Companies pretty much decide how much they will charge for a share of stock at first. After that, the price of a share of stock in any company is determined primarily by conjecture, mob mentality, and wild assed guessing. Really. There is some but very little correlation between the price of a share of stock and it's actual value. Occasionally, there is no correlation at all.
The value of a share of stock should represent how much money the company is likely to make over time. Let's say XYZ Co. Inc. has 100 shares of stock owned by various investors. Let's also say the company makes $100,000 profit this year. At the end of the year, that $100,000 would theoretically be split equally and each share of stock would earn $1000. If you owned 5 shares, you'd get $5000 in dividends. If XYZ invented a new product and expected to make $200,000 next year, the value of their stock would increase. If XYZ hired a complete idiot to run the company, the value of the stock might decrease because people would expect earnings to go down next year.
There are two ways to make money in the stock market: 1) Buy stock in good, solid companies which will earn profits consistently and hold onto these stocks for life. Every year, you'll get a nice dividend check in the mail. Or, 2) Buy stocks when their price goes down for whatever reason and sell them when the price goes up. It helps to have some idea of what might cause a stock price to go up or down. If you can figure that out, you're better than most Wall Street pros.
Wall Street people are very much like paranoid lemmings. If one fund manager decides to sell off ten-thousand shares of XYZ, Inc. tomorrow, other fund managers will likely assume that something is wrong at XYZ, Inc. and start selling their shares. The price of XYZ stock goes down. If somebody with some sense happens to be around to buy up the shares, the price will stabilize. But, then other investors may decide that XYZ shares are "hot" and start buying them up, causing the price to shoot up. And, so it goes. Day in and day out.
Sometimes stocks are bought and sold with the intent of affecting their share price.
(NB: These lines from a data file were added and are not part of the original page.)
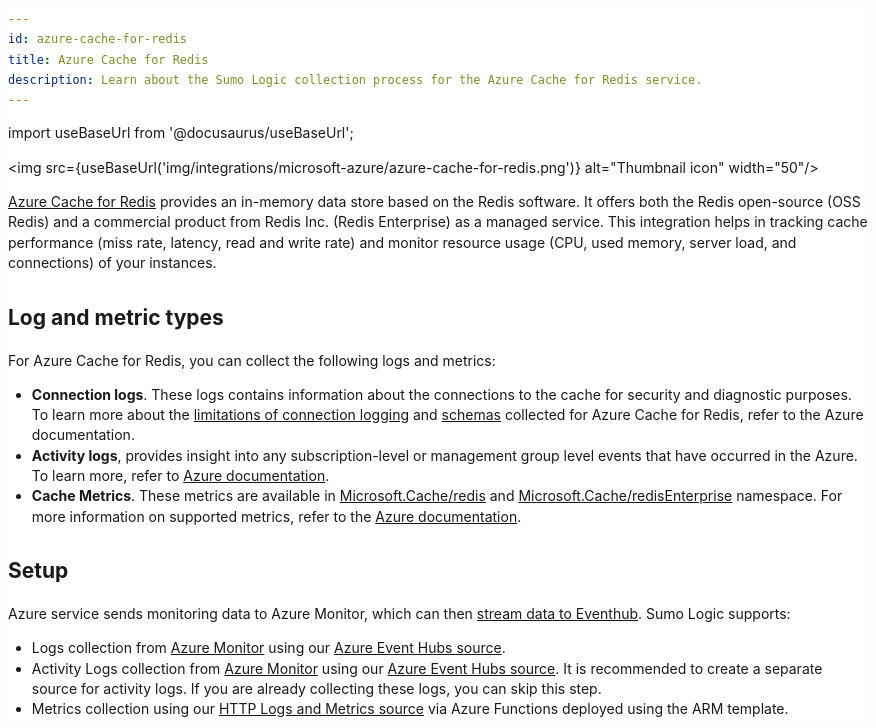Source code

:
 ```yaml
---
id: azure-cache-for-redis
title: Azure Cache for Redis
description: Learn about the Sumo Logic collection process for the Azure Cache for Redis service.
---
```


import useBaseUrl from '@docusaurus/useBaseUrl';

<img src={useBaseUrl('img/integrations/microsoft-azure/azure-cache-for-redis.png')} alt="Thumbnail icon" width="50"/>

[Azure Cache for Redis](https://learn.microsoft.com/en-us/azure/azure-cache-for-redis/cache-overview) provides an in-memory data store based on the Redis software. It offers both the Redis open-source (OSS Redis) and a commercial product from Redis Inc. (Redis Enterprise) as a managed service. This integration helps in tracking cache performance (miss rate, latency, read and write rate) and monitor resource usage (CPU, used memory, server load, and connections) of your instances.

## Log and metric types

For Azure Cache for Redis, you can collect the following logs and metrics:

* **Connection logs**. These logs contains information about the connections to the cache for security and diagnostic purposes. To learn more about the [limitations of connection logging](https://learn.microsoft.com/en-us/azure/azure-cache-for-redis/cache-monitor-diagnostic-settings?tabs=basic-standard-premium#prerequisiteslimitations-of-connection-logging) and [schemas](https://learn.microsoft.com/en-us/azure/azure-cache-for-redis/cache-monitor-diagnostic-settings?tabs=basic-standard-premium#contents-of-the-connection-logs) collected for Azure Cache for Redis, refer to the Azure documentation.
* **Activity logs**, provides insight into any subscription-level or management group level events that have occurred in the Azure. To learn more, refer to [Azure documentation](https://learn.microsoft.com/en-us/azure/azure-monitor/essentials/activity-log-schema).
* **Cache Metrics**. These metrics are available in [Microsoft.Cache/redis](https://learn.microsoft.com/en-us/azure/azure-monitor/reference/supported-metrics/microsoft-cache-redis-metrics) and [Microsoft.Cache/redisEnterprise](https://learn.microsoft.com/en-us/azure/azure-monitor/reference/supported-metrics/microsoft-cache-redisenterprise-metrics) namespace. For more information on supported metrics, refer to the [Azure documentation](https://learn.microsoft.com/en-us/azure/azure-cache-for-redis/cache-how-to-monitor#list-of-metrics).

## Setup

Azure service sends monitoring data to Azure Monitor, which can then [stream data to Eventhub](https://learn.microsoft.com/en-us/azure/azure-monitor/essentials/stream-monitoring-data-event-hubs). Sumo Logic supports:

* Logs collection from [Azure Monitor](https://docs.microsoft.com/en-us/azure/monitoring-and-diagnostics/monitoring-get-started) using our [Azure Event Hubs source](/docs/send-data/collect-from-other-data-sources/azure-monitoring/ms-azure-event-hubs-source/).
* Activity Logs collection from [Azure Monitor](https://docs.microsoft.com/en-us/azure/monitoring-and-diagnostics/monitoring-get-started) using our [Azure Event Hubs source](/docs/send-data/collect-from-other-data-sources/azure-monitoring/ms-azure-event-hubs-source/). It is recommended to create a separate source for activity logs. If you are already collecting these logs, you can skip this step.
* Metrics collection using our [HTTP Logs and Metrics source](/docs/send-data/collect-from-other-data-sources/azure-monitoring/collect-metrics-azure-monitor/) via Azure Functions deployed using the ARM template.
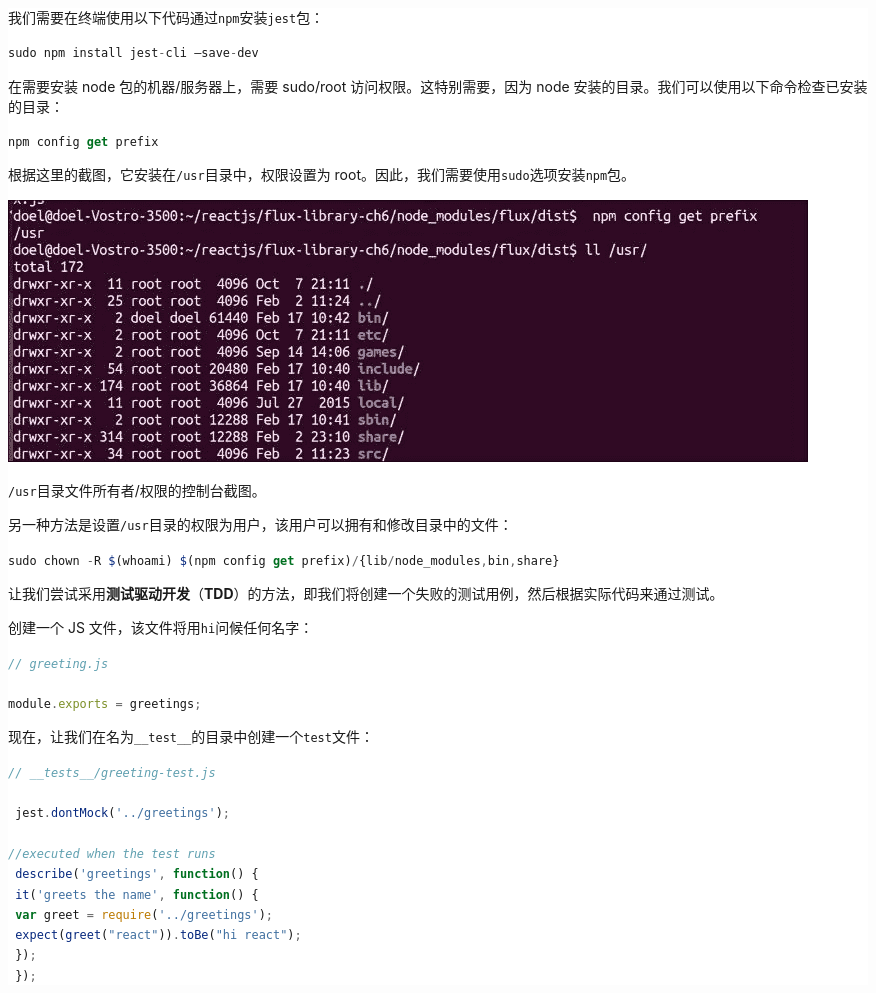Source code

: 我们需要在终端使用以下代码通过`npm`安装`jest`包：

```js
sudo npm install jest-cli –save-dev

```

在需要安装 node 包的机器/服务器上，需要 sudo/root 访问权限。这特别需要，因为 node 安装的目录。我们可以使用以下命令检查已安装的目录：

```js
npm config get prefix

```

根据这里的截图，它安装在`/usr`目录中，权限设置为 root。因此，我们需要使用`sudo`选项安装`npm`包。

![安装 React 和 JSX](img/00045.jpeg)

`/usr`目录文件所有者/权限的控制台截图。

另一种方法是设置`/usr`目录的权限为用户，该用户可以拥有和修改目录中的文件：

```js
sudo chown -R $(whoami) $(npm config get prefix)/{lib/node_modules,bin,share}

```

让我们尝试采用**测试驱动开发**（**TDD**）的方法，即我们将创建一个失败的测试用例，然后根据实际代码来通过测试。

创建一个 JS 文件，该文件将用`hi`问候任何名字：

```js
// greeting.js

module.exports = greetings;
```

现在，让我们在名为`__test__`的目录中创建一个`test`文件：

```js
// __tests__/greeting-test.js

 jest.dontMock('../greetings');

//executed when the test runs
 describe('greetings', function() {
 it('greets the name', function() {
 var greet = require('../greetings');
 expect(greet("react")).toBe("hi react");
 });
 });
```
Sometimes information about a company is deliberately publicized to drive share prices up. That's what the Enron scandal was all about. With that sort of stuff going on, it can be very hard for Joe Middleclass to make good buy-sell decisions. Hell, that sort of stuff makes it hard for investment bankers to make good buy-sell decisions. But, even Joe M. knows that Wal-Mart is going to be in business for a long time.
So, my advice to anyone thinking of getting into the stock market (and this may be a very good time to do that if you have some money to invest): buy stock in good, stable companies that will continue to thrive in a sluggish economy. If the price goes down, buy more shares. Hold onto them until you don't need the dividend income any more. Or, if you're just not sure about all this, stick with managed funds where somebody else is getting paid to figure out what to buy or sell.
A side note (purely my opinion): When management of a company decides that Wall St. investors are more important than employees, you end up with a typical corporate sweat shop that treats its employees like crap. This is why I recommend buying stock in the company you work for - the profits resulting from having your pay cut, losing your bonus, getting no OT, and paying increased insurance premiums should come back to you in the form of dividends.